HOW TO COMPLETE THIS TASK: Filter the entries for the word "round". Copy each line in which it occurs.

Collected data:
○ ○ ○ ○

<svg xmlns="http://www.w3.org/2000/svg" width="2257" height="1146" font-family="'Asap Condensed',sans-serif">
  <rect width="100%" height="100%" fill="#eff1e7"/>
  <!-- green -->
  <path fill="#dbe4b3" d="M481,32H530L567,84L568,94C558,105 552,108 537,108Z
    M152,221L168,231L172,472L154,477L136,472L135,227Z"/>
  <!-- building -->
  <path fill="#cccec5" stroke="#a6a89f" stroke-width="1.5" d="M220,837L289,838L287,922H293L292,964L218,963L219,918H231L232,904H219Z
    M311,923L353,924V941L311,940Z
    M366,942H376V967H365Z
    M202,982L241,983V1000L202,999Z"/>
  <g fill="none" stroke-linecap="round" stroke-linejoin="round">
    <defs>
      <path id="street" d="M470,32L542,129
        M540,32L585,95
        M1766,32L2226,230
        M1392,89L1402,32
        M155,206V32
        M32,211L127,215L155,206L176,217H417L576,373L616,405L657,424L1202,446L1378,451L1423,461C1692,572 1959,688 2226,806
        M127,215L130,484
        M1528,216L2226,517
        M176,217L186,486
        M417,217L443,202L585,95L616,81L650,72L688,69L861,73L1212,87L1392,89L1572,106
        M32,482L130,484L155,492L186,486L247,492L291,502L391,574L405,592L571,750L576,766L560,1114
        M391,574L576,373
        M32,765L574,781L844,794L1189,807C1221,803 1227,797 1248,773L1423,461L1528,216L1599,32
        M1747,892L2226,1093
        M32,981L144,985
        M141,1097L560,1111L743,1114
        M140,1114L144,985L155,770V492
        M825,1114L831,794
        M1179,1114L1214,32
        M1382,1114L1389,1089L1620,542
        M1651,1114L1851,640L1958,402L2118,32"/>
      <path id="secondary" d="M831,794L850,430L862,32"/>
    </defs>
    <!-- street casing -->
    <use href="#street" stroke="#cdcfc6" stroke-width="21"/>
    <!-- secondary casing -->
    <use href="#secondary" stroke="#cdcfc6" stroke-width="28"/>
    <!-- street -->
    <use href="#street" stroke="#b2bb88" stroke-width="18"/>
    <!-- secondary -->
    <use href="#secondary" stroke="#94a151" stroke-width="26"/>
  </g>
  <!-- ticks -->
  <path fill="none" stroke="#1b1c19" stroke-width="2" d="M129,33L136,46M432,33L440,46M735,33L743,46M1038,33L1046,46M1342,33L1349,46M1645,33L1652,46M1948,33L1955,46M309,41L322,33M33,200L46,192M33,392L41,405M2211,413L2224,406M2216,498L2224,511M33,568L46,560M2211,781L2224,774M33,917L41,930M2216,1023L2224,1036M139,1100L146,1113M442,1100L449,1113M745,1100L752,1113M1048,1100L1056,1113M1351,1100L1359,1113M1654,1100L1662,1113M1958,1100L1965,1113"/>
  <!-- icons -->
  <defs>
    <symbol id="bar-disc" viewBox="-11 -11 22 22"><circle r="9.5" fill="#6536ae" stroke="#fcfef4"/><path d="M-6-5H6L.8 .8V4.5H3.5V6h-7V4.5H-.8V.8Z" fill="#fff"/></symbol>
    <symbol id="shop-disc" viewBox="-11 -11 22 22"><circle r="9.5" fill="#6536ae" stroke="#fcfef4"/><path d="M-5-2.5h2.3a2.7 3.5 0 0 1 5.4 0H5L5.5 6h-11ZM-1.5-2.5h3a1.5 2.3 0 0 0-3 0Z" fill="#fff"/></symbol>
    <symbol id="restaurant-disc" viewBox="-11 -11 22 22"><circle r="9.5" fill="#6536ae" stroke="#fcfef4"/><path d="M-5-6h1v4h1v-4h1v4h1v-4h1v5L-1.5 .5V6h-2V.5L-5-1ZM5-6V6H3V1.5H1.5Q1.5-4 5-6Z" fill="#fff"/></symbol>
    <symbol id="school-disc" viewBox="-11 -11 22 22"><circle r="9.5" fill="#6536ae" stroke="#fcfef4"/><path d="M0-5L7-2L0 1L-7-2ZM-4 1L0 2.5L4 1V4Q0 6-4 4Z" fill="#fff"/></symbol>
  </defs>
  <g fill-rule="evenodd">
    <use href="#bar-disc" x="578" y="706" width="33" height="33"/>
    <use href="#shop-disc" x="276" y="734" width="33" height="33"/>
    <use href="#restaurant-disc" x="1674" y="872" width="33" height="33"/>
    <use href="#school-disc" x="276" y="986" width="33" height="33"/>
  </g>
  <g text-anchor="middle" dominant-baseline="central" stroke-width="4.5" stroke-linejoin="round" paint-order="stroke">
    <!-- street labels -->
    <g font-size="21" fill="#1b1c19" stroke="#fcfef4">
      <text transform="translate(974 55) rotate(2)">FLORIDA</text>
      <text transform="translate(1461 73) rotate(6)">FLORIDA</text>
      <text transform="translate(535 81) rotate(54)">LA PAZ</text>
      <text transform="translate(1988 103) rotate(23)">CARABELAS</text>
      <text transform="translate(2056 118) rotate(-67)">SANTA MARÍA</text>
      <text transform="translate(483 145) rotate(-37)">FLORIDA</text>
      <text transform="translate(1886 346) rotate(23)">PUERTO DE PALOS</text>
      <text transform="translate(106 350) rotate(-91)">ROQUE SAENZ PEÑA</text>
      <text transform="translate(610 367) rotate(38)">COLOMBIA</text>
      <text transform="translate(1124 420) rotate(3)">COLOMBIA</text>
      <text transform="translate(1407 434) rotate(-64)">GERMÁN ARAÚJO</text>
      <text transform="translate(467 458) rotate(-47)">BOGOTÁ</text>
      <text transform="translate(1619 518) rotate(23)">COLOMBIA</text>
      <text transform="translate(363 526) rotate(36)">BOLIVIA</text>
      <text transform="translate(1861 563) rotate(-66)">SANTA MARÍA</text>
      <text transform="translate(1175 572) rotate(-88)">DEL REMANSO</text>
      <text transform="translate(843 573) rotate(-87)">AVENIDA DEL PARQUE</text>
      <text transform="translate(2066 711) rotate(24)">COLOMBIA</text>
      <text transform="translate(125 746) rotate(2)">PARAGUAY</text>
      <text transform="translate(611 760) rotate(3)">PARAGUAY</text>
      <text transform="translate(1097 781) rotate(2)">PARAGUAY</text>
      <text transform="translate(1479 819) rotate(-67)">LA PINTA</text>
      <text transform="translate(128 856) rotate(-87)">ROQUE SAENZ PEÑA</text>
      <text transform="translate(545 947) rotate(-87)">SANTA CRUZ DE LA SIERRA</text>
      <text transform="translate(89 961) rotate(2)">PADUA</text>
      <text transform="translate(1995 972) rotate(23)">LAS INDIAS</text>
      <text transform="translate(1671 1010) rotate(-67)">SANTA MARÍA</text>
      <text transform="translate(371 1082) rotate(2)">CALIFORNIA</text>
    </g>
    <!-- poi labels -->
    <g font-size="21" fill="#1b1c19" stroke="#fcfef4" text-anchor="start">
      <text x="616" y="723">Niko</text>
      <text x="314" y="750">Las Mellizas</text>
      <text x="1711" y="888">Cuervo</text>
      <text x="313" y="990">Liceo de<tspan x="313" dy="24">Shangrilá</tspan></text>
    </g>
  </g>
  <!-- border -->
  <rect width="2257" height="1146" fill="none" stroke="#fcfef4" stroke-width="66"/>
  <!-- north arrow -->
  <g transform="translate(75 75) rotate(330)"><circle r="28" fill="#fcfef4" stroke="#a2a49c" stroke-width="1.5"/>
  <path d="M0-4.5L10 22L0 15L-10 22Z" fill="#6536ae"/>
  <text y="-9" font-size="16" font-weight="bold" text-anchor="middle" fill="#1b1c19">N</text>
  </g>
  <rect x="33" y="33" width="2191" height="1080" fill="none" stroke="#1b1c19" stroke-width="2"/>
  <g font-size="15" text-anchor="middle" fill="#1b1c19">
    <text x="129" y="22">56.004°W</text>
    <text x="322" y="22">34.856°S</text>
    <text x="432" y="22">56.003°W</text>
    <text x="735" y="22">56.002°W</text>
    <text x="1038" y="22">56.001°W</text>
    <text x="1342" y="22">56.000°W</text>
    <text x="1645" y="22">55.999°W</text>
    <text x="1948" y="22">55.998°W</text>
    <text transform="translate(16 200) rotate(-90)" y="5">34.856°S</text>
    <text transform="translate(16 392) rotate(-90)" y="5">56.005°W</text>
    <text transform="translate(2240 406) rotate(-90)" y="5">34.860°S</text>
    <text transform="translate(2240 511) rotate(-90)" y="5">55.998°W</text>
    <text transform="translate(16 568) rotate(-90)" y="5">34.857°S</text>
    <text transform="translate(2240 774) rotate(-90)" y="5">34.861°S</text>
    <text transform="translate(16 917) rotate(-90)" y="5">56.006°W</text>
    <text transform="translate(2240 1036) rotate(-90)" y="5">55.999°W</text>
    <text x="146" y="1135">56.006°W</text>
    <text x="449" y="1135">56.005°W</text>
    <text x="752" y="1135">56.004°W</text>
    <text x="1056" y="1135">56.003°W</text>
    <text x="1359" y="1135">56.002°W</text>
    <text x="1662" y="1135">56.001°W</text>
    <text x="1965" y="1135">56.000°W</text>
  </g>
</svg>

○ ○ ○ ○

FINISHED EXERCISE:
  <g fill="none" stroke-linecap="round" stroke-linejoin="round">
  <g text-anchor="middle" dominant-baseline="central" stroke-width="4.5" stroke-linejoin="round" paint-order="stroke">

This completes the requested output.